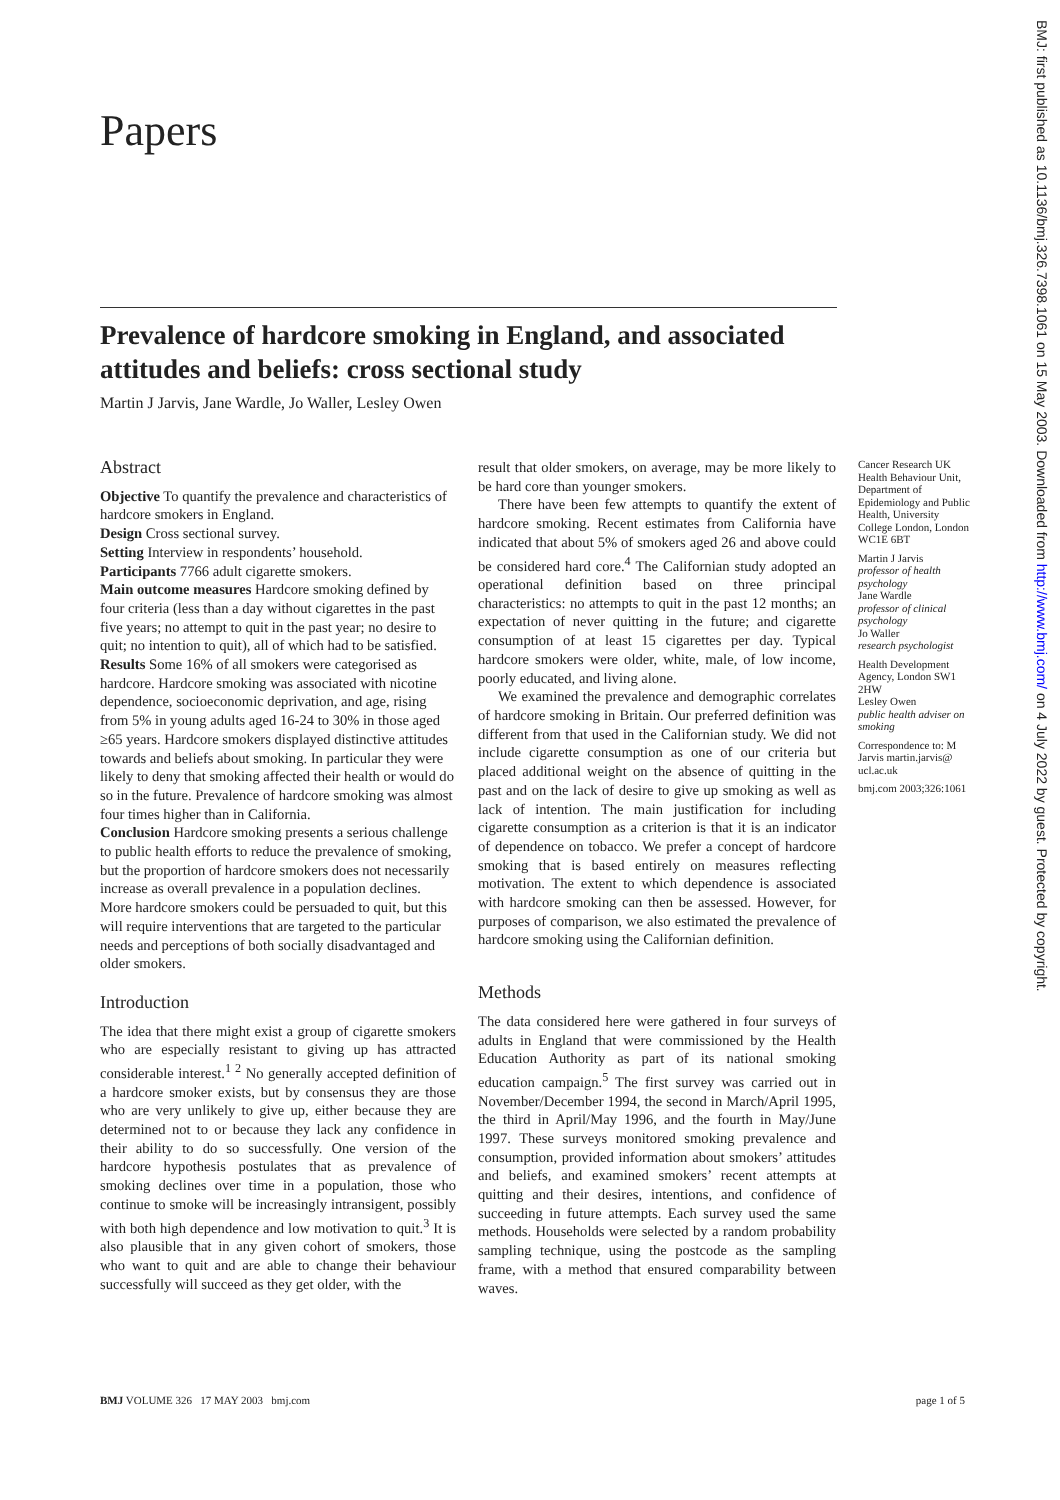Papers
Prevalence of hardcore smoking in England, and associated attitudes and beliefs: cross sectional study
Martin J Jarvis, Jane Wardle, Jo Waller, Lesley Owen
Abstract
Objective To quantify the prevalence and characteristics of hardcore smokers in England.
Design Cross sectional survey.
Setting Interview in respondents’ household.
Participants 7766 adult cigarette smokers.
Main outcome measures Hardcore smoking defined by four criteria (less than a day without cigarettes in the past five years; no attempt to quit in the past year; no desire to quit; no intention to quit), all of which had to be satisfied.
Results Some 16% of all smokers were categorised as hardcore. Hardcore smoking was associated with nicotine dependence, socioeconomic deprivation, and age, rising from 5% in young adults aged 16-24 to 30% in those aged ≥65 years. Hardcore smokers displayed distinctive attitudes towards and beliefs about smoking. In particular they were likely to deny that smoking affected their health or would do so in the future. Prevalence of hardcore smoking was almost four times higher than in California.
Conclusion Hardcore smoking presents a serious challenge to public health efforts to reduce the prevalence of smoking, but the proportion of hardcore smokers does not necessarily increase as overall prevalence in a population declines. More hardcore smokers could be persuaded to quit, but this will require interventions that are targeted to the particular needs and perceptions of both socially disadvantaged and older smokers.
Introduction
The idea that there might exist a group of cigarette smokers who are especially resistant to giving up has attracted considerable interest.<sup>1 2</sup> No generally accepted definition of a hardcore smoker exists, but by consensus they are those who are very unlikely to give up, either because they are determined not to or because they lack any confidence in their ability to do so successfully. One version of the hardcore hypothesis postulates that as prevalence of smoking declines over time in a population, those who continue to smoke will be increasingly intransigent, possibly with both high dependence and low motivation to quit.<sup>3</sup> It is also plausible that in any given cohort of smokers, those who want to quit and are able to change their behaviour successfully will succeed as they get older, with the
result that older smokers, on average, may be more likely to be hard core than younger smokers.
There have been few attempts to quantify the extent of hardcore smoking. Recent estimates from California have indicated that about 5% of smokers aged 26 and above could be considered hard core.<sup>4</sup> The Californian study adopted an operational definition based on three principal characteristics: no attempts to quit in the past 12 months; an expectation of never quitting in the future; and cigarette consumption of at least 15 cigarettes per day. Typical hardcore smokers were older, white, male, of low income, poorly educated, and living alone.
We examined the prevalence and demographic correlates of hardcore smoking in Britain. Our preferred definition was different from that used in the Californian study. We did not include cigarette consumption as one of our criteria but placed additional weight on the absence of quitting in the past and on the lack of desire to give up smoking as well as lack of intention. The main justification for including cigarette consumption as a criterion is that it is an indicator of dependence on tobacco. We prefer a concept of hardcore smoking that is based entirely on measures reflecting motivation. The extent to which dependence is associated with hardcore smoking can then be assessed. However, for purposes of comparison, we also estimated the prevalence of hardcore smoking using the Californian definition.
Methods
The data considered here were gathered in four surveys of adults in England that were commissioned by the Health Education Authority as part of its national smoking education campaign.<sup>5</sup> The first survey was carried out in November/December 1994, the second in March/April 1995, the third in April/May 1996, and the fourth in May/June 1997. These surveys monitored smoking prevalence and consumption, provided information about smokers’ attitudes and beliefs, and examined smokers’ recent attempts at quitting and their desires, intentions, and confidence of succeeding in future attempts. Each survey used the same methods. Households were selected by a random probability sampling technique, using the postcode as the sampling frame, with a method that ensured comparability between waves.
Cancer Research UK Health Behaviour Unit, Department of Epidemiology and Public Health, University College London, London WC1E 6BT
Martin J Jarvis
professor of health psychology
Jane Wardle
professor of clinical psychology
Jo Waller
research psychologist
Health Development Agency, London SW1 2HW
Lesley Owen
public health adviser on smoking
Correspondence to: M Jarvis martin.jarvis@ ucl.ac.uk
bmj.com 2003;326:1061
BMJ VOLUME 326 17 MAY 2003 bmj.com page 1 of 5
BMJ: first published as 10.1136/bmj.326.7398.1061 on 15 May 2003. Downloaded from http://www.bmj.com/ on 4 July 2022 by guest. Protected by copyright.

**Activity:**
None of the pictures belong in the copy; repeat all other material exactly.

**Solution below:**
Papers
Prevalence of hardcore smoking in England, and associated attitudes and beliefs: cross sectional study
Martin J Jarvis, Jane Wardle, Jo Waller, Lesley Owen
Abstract
Objective To quantify the prevalence and characteristics of hardcore smokers in England.
Design Cross sectional survey.
Setting Interview in respondents’ household.
Participants 7766 adult cigarette smokers.
Main outcome measures Hardcore smoking defined by four criteria (less than a day without cigarettes in the past five years; no attempt to quit in the past year; no desire to quit; no intention to quit), all of which had to be satisfied.
Results Some 16% of all smokers were categorised as hardcore. Hardcore smoking was associated with nicotine dependence, socioeconomic deprivation, and age, rising from 5% in young adults aged 16-24 to 30% in those aged ≥65 years. Hardcore smokers displayed distinctive attitudes towards and beliefs about smoking. In particular they were likely to deny that smoking affected their health or would do so in the future. Prevalence of hardcore smoking was almost four times higher than in California.
Conclusion Hardcore smoking presents a serious challenge to public health efforts to reduce the prevalence of smoking, but the proportion of hardcore smokers does not necessarily increase as overall prevalence in a population declines. More hardcore smokers could be persuaded to quit, but this will require interventions that are targeted to the particular needs and perceptions of both socially disadvantaged and older smokers.
Introduction
The idea that there might exist a group of cigarette smokers who are especially resistant to giving up has attracted considerable interest.<sup>1 2</sup> No generally accepted definition of a hardcore smoker exists, but by consensus they are those who are very unlikely to give up, either because they are determined not to or because they lack any confidence in their ability to do so successfully. One version of the hardcore hypothesis postulates that as prevalence of smoking declines over time in a population, those who continue to smoke will be increasingly intransigent, possibly with both high dependence and low motivation to quit.<sup>3</sup> It is also plausible that in any given cohort of smokers, those who want to quit and are able to change their behaviour successfully will succeed as they get older, with the
result that older smokers, on average, may be more likely to be hard core than younger smokers.
There have been few attempts to quantify the extent of hardcore smoking. Recent estimates from California have indicated that about 5% of smokers aged 26 and above could be considered hard core.<sup>4</sup> The Californian study adopted an operational definition based on three principal characteristics: no attempts to quit in the past 12 months; an expectation of never quitting in the future; and cigarette consumption of at least 15 cigarettes per day. Typical hardcore smokers were older, white, male, of low income, poorly educated, and living alone.
We examined the prevalence and demographic correlates of hardcore smoking in Britain. Our preferred definition was different from that used in the Californian study. We did not include cigarette consumption as one of our criteria but placed additional weight on the absence of quitting in the past and on the lack of desire to give up smoking as well as lack of intention. The main justification for including cigarette consumption as a criterion is that it is an indicator of dependence on tobacco. We prefer a concept of hardcore smoking that is based entirely on measures reflecting motivation. The extent to which dependence is associated with hardcore smoking can then be assessed. However, for purposes of comparison, we also estimated the prevalence of hardcore smoking using the Californian definition.
Methods
The data considered here were gathered in four surveys of adults in England that were commissioned by the Health Education Authority as part of its national smoking education campaign.<sup>5</sup> The first survey was carried out in November/December 1994, the second in March/April 1995, the third in April/May 1996, and the fourth in May/June 1997. These surveys monitored smoking prevalence and consumption, provided information about smokers’ attitudes and beliefs, and examined smokers’ recent attempts at quitting and their desires, intentions, and confidence of succeeding in future attempts. Each survey used the same methods. Households were selected by a random probability sampling technique, using the postcode as the sampling frame, with a method that ensured comparability between waves.
Cancer Research UK Health Behaviour Unit, Department of Epidemiology and Public Health, University College London, London WC1E 6BT
Martin J Jarvis
professor of health psychology
Jane Wardle
professor of clinical psychology
Jo Waller
research psychologist
Health Development Agency, London SW1 2HW
Lesley Owen
public health adviser on smoking
Correspondence to: M Jarvis martin.jarvis@ ucl.ac.uk
bmj.com 2003;326:1061
BMJ VOLUME 326 17 MAY 2003 bmj.com page 1 of 5
BMJ: first published as 10.1136/bmj.326.7398.1061 on 15 May 2003. Downloaded from http://www.bmj.com/ on 4 July 2022 by guest. Protected by copyright.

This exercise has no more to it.